1) Vous êtes présidente de l'association franco-polonaise "Saint Etienne - Katowice". Pouvez vous décrire son activité en quelques mots ?
 
AT : La création de l'association "Saint Etienne - Katowice"(ASEMKA) remonte en 1992 et fait suite à la visite de responsables politiques polonais de la Voivodie de Silésie à Saint Etienne. Très vite l'idée de jumeler les deux villes fait son chemin, une idée qui sera d'ailleurs concrétisée deux ans plus tard et pour laquelle l'association s'est fortement impliquée. Plutôt que de se cantonner uniquement dans des projets d'ordre socio-culturel, l'ASEMKA a toujours eu vocation à prendre part à des actions de terrain de type industriel ou scientifique et c'est dans ce même esprit que "la maison de Saint Etienne à Katowice" verra le jour en 1998. Cette antenne, qui fêtera ses dix ans d'existence l'an prochain, a pour objectif de favoriser les échanges économiques et culturels entre les deux villes ainsi que de faire la promotion du patrimoine et du savoir-faire de la région stéphanoise en Pologne. C'est un élément important de notre stratégie de communication qui n'aurait jamais pu voir le jour sans l'engagement des responsables politiques mais aussi le bon-vouloir et la participation des populations locales.

**EXERCICE 1**: Indiquez si chacune des affirmations suivantes concorde avec l'entretien sur l'association Saint Etienne - Katowice ci-dessus, en répondant par oui ou par non et en citant les mots exacts du texte qui le prouvent. (a) L'association a été créée en 1992. (b) Le jumelage des deux villes a été concrétisé la même année que la création de l'association. (c) La maison de Saint Etienne à Katowice a vu le jour en 1998.
**EXERCICE 2**: D'après l'entretien sur l'association Saint Etienne - Katowice, quel est l'objectif de l'antenne ouverte à Katowice ?
**EXERCICE 3**: Poursuivez l'entretien sur l'association Saint Etienne - Katowice à la suite de sa dernière phrase.

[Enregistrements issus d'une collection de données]
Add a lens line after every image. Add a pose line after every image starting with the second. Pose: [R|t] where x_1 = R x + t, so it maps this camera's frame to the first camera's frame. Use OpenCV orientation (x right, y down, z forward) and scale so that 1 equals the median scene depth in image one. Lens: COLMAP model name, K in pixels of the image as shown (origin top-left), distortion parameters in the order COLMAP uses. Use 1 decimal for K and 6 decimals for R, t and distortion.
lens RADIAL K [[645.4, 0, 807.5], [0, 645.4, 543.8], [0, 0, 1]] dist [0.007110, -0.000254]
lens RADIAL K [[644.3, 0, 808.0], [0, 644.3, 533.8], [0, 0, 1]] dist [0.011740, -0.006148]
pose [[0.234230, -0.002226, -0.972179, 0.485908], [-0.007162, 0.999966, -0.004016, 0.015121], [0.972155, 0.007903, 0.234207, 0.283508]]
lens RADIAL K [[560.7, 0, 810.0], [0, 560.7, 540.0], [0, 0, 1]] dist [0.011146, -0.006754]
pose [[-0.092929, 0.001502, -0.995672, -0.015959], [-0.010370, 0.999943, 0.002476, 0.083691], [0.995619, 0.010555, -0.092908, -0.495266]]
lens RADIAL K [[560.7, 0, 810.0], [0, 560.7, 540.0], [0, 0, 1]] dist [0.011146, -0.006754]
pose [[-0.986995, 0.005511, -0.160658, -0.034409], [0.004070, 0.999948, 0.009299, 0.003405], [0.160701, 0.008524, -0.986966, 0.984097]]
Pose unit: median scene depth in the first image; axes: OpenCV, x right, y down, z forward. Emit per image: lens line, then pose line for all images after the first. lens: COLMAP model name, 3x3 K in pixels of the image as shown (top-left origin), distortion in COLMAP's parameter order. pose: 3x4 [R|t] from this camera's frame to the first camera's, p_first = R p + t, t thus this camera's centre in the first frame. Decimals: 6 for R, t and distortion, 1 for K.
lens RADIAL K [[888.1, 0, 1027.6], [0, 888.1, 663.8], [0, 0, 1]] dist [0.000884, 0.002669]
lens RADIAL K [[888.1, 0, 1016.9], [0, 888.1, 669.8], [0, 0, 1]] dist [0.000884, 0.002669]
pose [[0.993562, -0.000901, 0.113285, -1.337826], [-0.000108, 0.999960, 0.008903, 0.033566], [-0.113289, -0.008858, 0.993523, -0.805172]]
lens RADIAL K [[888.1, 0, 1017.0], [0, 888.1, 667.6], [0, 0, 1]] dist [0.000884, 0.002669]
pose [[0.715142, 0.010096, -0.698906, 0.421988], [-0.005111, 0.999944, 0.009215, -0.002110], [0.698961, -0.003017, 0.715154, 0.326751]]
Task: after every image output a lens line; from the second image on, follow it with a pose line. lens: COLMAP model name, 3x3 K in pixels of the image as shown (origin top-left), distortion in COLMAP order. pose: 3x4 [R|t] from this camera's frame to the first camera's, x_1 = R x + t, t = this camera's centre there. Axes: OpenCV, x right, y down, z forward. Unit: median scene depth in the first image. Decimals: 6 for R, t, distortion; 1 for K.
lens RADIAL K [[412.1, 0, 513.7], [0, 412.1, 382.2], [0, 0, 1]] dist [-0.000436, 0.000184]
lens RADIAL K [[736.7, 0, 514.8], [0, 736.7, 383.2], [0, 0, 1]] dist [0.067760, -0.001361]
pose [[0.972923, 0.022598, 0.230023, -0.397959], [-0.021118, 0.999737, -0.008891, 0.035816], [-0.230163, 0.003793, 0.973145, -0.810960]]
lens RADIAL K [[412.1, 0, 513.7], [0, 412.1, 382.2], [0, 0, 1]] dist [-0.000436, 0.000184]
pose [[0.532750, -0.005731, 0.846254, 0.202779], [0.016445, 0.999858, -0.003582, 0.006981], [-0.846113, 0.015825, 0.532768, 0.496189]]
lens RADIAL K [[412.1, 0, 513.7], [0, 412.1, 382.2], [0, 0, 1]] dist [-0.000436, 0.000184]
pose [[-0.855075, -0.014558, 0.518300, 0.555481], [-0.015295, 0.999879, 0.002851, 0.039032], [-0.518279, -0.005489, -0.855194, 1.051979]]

**RÉPONSE 1**:
(a) Oui : « La création de l'association "Saint Etienne - Katowice"(ASEMKA) remonte en 1992 ».
(b) Non : « une idée qui sera d'ailleurs concrétisée deux ans plus tard ».
(c) Oui : « "la maison de Saint Etienne à Katowice" verra le jour en 1998 ».

**RÉPONSE 2**: Elle a pour objectif de favoriser les échanges économiques et culturels entre les deux villes et de promouvoir en Pologne le patrimoine et le savoir-faire de la région stéphanoise.

**RÉPONSE 3**:
  
Alicja TARDY
 

2) Le site internet de l'association a fait l'objet il y a quelques mois d'une refonte. Quels sont les objectifs de cette nouvelle version ?
 
AT : Ce nouveau site  est le résultat de plus de 2 ans de travail  que nous avons mis à contribution  pour  redéfinir la charte graphique et l'organisation des rubriques. Plus professionnel, le site est également plus orienté "business" et "entreprises" et met à disposition des acteurs économiques français toute une série d'information sur l'actualité de la ville de Katowice et la Voivodie de Silésie. L'idée était également de pouvoir mieux différencier dans l'esprit du grand public les activités de la maison de Saint Etienne à Katowice et celles de l'ASEMKA. Mais surtout avec cette nouvelle version l'association dispose désormais d'un véritable outil de travail collaboratif qu'on pourrait très bien assimiler à un CMS (Content Manager System) : qu'il soit basé en France ou en Pologne, chaque adhérent peut ainsi publier ses contributions en ligne et en enrichir le contenu, chose impossible avec l'ancienne version. Au final, je dirais que notre site internet est à l'image du parcours de l'association : il s'est progressivement enrichi et professionnalisé au cours du temps.
 
 
3) Comment qualifieriez-vous l'état de la coopération franco-polonaise dans le domaine scientifique ? Pouvez-vous donner des exemples de projets scientifiques franco-polonais d'envergure ?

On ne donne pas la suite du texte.